Interview de Catherine Coutelle sur les évènements de Mai 1968

– Où étiez-vous et que faisiez-vous en mai 1968 ?

Je finissais mes études à Caen. Avec mon mari, nous sommes arrivés à Poitiers fin 1967 (pour 3 ans pensions-nous). Je commençais à préparer les concours d’enseignement (en histoire).

– Avez-vous participé au mouvement, et de quelle façon ?
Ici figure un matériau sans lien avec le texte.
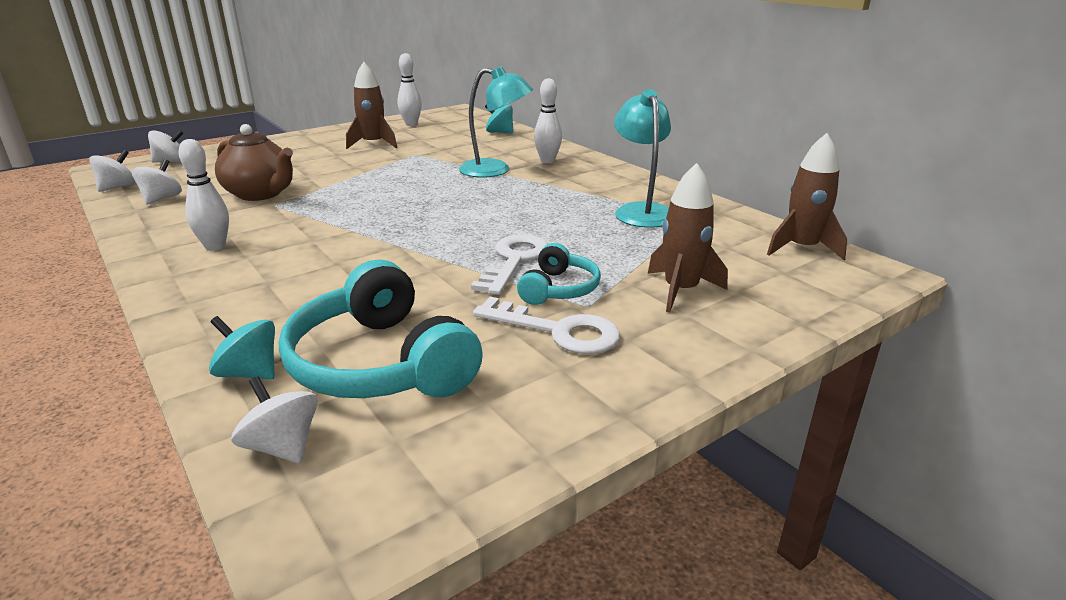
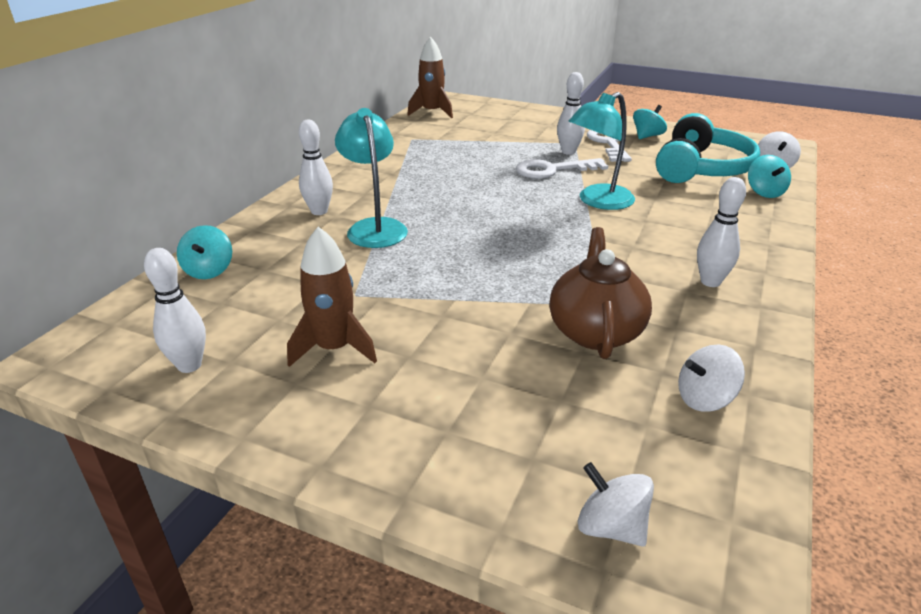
camera: 120 degrees left, 5 degrees up
white spinning top [89,150,136,192] -> none
turquoise headphones [517,243,601,305] -> white bowling pin [557,72,585,155]
turquoise lamp [614,89,671,228] -> turquoise lamp moved to [568,92,635,210]
brown rocket [648,163,728,313] -> none
none -> turquoise spinning top [633,105,667,139]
Adhérente du PSU de Michel Rocard, j’ai participé activement à cette période de débats incessants, à chaque terrasse de café. J’ai pris part aux assemblées générales (réinventer l’université, discuter de nouveaux rapports de forces dans la société…), aux manifestations (dont celle du 13 mai, la plus massive qu’ait connu Poitiers)…
Dans le confolentais -où je réalisais des enquêtes pour un bureau d’étude, la perception des évènements était en total décalage avec ce que nous vivions à Poitiers. C’était un peu surréaliste. Les camions de fraises qui ne pouvaient atteindre Paris étaient distribués ; des régiments passaient vers des destinations inconnues ; les rumeurs les plus étonnantes circulaient.
En écoutant De Gaulle fin mai annonçant la dissolution, nous avons compris que le mouvement était terminé. J’ai alors fait ma première campagne législative pour notre candidat PSU. J’ai sillonné et découvert le département sans penser qu’un jour j’en serais députée.
C’était une période bouillonnante qui m’a permis de très vite m’intégrer dans une ville que je ne connaissais pas six mois avant et de construire des relations qui durent encore.

– 40 ans plus tard, pensez-vous qu’il faille « liquider l’héritage de Mai-68 », ou qu’au contraire cette période a encore une influence bénéfique sur notre société ?

Il n’est ni possible, ni souhaitable de « liquider le passé ». Aujourd’hui, nous l’analysons différemment mais cette période reste positive : réflexion, contestation de la sociéte de consommation (« les Choses » de Perrec nous avait marqués), arrivée massive d’une nouvelle génération (du collège à l’université, les locaux étaient trop petits), changements rapides des comportements, des modes d’éducation, des relations entre générations.
En France et ailleurs, ce mouvement était lié à l’arrivée de la nouvelle génération qui n’avait pas vécu directement la guerre et qui appréhendait le monde très différemment de ses aînés.
Dans toute période de rupture, le balancier va parfois un peu loin. Mais une grande part de cet héritage nous est toujours utile et beaucoup des combats de l’époque sont toujours d’actualité.